Work required: Swap "Поделиться" for "Переслать" in the data from its first line through the line containing "Нету комнаты для грязи ?", inclusive, and reproduce only those lines with nothing else altered.

Saved entries

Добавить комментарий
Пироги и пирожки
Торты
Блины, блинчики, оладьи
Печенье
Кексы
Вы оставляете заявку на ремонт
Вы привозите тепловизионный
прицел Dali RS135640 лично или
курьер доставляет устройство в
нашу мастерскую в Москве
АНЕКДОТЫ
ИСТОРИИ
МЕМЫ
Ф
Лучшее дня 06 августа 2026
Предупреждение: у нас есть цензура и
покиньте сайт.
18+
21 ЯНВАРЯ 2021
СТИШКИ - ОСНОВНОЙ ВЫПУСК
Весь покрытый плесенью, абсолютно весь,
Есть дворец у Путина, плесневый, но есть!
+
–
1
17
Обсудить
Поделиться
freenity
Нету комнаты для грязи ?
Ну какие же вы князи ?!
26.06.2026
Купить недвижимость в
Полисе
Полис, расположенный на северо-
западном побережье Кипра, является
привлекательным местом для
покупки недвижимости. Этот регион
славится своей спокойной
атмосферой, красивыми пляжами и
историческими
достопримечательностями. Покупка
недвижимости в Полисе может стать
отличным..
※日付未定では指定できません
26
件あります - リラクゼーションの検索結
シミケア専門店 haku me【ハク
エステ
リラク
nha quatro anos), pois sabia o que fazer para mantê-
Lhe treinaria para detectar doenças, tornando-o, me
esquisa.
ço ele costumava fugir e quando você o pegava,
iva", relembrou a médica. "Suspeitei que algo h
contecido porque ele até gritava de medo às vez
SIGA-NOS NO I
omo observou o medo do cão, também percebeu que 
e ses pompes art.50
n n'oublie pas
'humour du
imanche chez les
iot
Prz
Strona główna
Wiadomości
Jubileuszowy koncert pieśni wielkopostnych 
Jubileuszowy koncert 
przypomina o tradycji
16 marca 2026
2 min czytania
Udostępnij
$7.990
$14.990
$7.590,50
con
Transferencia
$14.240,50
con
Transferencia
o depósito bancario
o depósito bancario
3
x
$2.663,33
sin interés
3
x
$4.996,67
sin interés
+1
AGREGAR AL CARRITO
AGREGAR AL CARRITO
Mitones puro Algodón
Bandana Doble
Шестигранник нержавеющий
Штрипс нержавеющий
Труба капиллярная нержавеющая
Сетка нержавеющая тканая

Reply:
Добавить комментарий
Пироги и пирожки
Торты
Блины, блинчики, оладьи
Печенье
Кексы
Вы оставляете заявку на ремонт
Вы привозите тепловизионный
прицел Dali RS135640 лично или
курьер доставляет устройство в
нашу мастерскую в Москве
АНЕКДОТЫ
ИСТОРИИ
МЕМЫ
Ф
Лучшее дня 06 августа 2026
Предупреждение: у нас есть цензура и
покиньте сайт.
18+
21 ЯНВАРЯ 2021
СТИШКИ - ОСНОВНОЙ ВЫПУСК
Весь покрытый плесенью, абсолютно весь,
Есть дворец у Путина, плесневый, но есть!
+
–
1
17
Обсудить
Переслать
freenity
Нету комнаты для грязи ?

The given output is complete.